● WHAT YOU NEED TO DO: Reproduce every line of the data below verbatim, in the same order and without any change.

● DATA SUPPLIED:
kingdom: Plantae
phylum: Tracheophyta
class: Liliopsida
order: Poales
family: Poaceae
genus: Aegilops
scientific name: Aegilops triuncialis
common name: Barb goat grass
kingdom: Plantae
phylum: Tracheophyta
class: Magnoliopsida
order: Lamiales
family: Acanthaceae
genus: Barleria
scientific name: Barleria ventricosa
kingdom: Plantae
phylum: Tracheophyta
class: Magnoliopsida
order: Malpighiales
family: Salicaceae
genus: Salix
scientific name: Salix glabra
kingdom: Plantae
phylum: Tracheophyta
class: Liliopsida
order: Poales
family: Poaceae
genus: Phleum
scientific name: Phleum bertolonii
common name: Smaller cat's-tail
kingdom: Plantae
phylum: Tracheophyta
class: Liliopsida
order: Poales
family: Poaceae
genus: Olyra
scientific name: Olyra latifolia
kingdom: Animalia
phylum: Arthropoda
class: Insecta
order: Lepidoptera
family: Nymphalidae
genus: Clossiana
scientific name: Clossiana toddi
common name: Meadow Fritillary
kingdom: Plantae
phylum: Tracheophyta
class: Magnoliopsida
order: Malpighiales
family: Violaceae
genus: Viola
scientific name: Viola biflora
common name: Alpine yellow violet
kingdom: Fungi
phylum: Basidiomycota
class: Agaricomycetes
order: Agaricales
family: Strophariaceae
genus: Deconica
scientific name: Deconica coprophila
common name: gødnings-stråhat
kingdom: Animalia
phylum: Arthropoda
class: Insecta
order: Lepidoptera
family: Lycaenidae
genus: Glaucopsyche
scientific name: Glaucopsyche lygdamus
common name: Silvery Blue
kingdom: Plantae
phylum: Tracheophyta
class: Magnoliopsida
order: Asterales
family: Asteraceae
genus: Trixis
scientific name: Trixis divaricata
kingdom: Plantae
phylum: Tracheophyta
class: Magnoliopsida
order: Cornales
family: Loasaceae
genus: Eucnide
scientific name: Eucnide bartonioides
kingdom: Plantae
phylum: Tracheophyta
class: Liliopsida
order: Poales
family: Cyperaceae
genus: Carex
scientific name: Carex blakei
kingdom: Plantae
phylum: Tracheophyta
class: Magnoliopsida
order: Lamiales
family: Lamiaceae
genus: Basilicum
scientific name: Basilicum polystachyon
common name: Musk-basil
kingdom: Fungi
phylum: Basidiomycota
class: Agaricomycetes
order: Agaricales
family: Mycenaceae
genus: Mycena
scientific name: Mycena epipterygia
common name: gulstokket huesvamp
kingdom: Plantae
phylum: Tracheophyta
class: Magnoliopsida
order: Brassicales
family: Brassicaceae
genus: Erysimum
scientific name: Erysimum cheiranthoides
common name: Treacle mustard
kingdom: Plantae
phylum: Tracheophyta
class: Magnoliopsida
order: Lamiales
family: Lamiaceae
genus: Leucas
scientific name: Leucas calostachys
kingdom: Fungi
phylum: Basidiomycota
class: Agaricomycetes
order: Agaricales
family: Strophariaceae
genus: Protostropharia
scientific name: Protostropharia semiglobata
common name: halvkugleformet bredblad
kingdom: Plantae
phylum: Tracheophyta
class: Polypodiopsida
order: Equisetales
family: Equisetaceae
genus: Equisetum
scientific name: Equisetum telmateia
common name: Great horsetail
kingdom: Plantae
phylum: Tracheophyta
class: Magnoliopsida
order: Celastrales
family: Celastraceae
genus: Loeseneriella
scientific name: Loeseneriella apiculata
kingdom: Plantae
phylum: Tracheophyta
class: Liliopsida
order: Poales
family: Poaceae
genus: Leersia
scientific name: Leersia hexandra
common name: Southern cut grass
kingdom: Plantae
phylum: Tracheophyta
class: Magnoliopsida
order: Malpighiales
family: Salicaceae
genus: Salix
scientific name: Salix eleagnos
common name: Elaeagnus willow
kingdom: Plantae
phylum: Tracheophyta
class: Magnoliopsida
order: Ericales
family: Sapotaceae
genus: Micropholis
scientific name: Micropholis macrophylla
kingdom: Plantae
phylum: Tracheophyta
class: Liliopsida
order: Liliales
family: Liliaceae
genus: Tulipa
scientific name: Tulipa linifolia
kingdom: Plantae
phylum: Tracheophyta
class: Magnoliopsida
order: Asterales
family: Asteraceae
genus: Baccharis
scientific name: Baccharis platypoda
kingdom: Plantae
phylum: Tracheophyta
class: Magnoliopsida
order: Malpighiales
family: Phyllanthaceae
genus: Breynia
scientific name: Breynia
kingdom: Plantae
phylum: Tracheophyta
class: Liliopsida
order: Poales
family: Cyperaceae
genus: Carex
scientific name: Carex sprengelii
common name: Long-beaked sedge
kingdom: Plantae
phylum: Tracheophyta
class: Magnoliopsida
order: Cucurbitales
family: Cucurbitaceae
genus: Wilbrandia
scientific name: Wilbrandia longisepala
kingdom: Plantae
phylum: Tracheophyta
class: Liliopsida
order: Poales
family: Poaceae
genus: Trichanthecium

● RESULT OF THIS EXERCISE:
kingdom: Plantae
phylum: Tracheophyta
class: Liliopsida
order: Poales
family: Poaceae
genus: Aegilops
scientific name: Aegilops triuncialis
common name: Barb goat grass
kingdom: Plantae
phylum: Tracheophyta
class: Magnoliopsida
order: Lamiales
family: Acanthaceae
genus: Barleria
scientific name: Barleria ventricosa
kingdom: Plantae
phylum: Tracheophyta
class: Magnoliopsida
order: Malpighiales
family: Salicaceae
genus: Salix
scientific name: Salix glabra
kingdom: Plantae
phylum: Tracheophyta
class: Liliopsida
order: Poales
family: Poaceae
genus: Phleum
scientific name: Phleum bertolonii
common name: Smaller cat's-tail
kingdom: Plantae
phylum: Tracheophyta
class: Liliopsida
order: Poales
family: Poaceae
genus: Olyra
scientific name: Olyra latifolia
kingdom: Animalia
phylum: Arthropoda
class: Insecta
order: Lepidoptera
family: Nymphalidae
genus: Clossiana
scientific name: Clossiana toddi
common name: Meadow Fritillary
kingdom: Plantae
phylum: Tracheophyta
class: Magnoliopsida
order: Malpighiales
family: Violaceae
genus: Viola
scientific name: Viola biflora
common name: Alpine yellow violet
kingdom: Fungi
phylum: Basidiomycota
class: Agaricomycetes
order: Agaricales
family: Strophariaceae
genus: Deconica
scientific name: Deconica coprophila
common name: gødnings-stråhat
kingdom: Animalia
phylum: Arthropoda
class: Insecta
order: Lepidoptera
family: Lycaenidae
genus: Glaucopsyche
scientific name: Glaucopsyche lygdamus
common name: Silvery Blue
kingdom: Plantae
phylum: Tracheophyta
class: Magnoliopsida
order: Asterales
family: Asteraceae
genus: Trixis
scientific name: Trixis divaricata
kingdom: Plantae
phylum: Tracheophyta
class: Magnoliopsida
order: Cornales
family: Loasaceae
genus: Eucnide
scientific name: Eucnide bartonioides
kingdom: Plantae
phylum: Tracheophyta
class: Liliopsida
order: Poales
family: Cyperaceae
genus: Carex
scientific name: Carex blakei
kingdom: Plantae
phylum: Tracheophyta
class: Magnoliopsida
order: Lamiales
family: Lamiaceae
genus: Basilicum
scientific name: Basilicum polystachyon
common name: Musk-basil
kingdom: Fungi
phylum: Basidiomycota
class: Agaricomycetes
order: Agaricales
family: Mycenaceae
genus: Mycena
scientific name: Mycena epipterygia
common name: gulstokket huesvamp
kingdom: Plantae
phylum: Tracheophyta
class: Magnoliopsida
order: Brassicales
family: Brassicaceae
genus: Erysimum
scientific name: Erysimum cheiranthoides
common name: Treacle mustard
kingdom: Plantae
phylum: Tracheophyta
class: Magnoliopsida
order: Lamiales
family: Lamiaceae
genus: Leucas
scientific name: Leucas calostachys
kingdom: Fungi
phylum: Basidiomycota
class: Agaricomycetes
order: Agaricales
family: Strophariaceae
genus: Protostropharia
scientific name: Protostropharia semiglobata
common name: halvkugleformet bredblad
kingdom: Plantae
phylum: Tracheophyta
class: Polypodiopsida
order: Equisetales
family: Equisetaceae
genus: Equisetum
scientific name: Equisetum telmateia
common name: Great horsetail
kingdom: Plantae
phylum: Tracheophyta
class: Magnoliopsida
order: Celastrales
family: Celastraceae
genus: Loeseneriella
scientific name: Loeseneriella apiculata
kingdom: Plantae
phylum: Tracheophyta
class: Liliopsida
order: Poales
family: Poaceae
genus: Leersia
scientific name: Leersia hexandra
common name: Southern cut grass
kingdom: Plantae
phylum: Tracheophyta
class: Magnoliopsida
order: Malpighiales
family: Salicaceae
genus: Salix
scientific name: Salix eleagnos
common name: Elaeagnus willow
kingdom: Plantae
phylum: Tracheophyta
class: Magnoliopsida
order: Ericales
family: Sapotaceae
genus: Micropholis
scientific name: Micropholis macrophylla
kingdom: Plantae
phylum: Tracheophyta
class: Liliopsida
order: Liliales
family: Liliaceae
genus: Tulipa
scientific name: Tulipa linifolia
kingdom: Plantae
phylum: Tracheophyta
class: Magnoliopsida
order: Asterales
family: Asteraceae
genus: Baccharis
scientific name: Baccharis platypoda
kingdom: Plantae
phylum: Tracheophyta
class: Magnoliopsida
order: Malpighiales
family: Phyllanthaceae
genus: Breynia
scientific name: Breynia
kingdom: Plantae
phylum: Tracheophyta
class: Liliopsida
order: Poales
family: Cyperaceae
genus: Carex
scientific name: Carex sprengelii
common name: Long-beaked sedge
kingdom: Plantae
phylum: Tracheophyta
class: Magnoliopsida
order: Cucurbitales
family: Cucurbitaceae
genus: Wilbrandia
scientific name: Wilbrandia longisepala
kingdom: Plantae
phylum: Tracheophyta
class: Liliopsida
order: Poales
family: Poaceae
genus: Trichanthecium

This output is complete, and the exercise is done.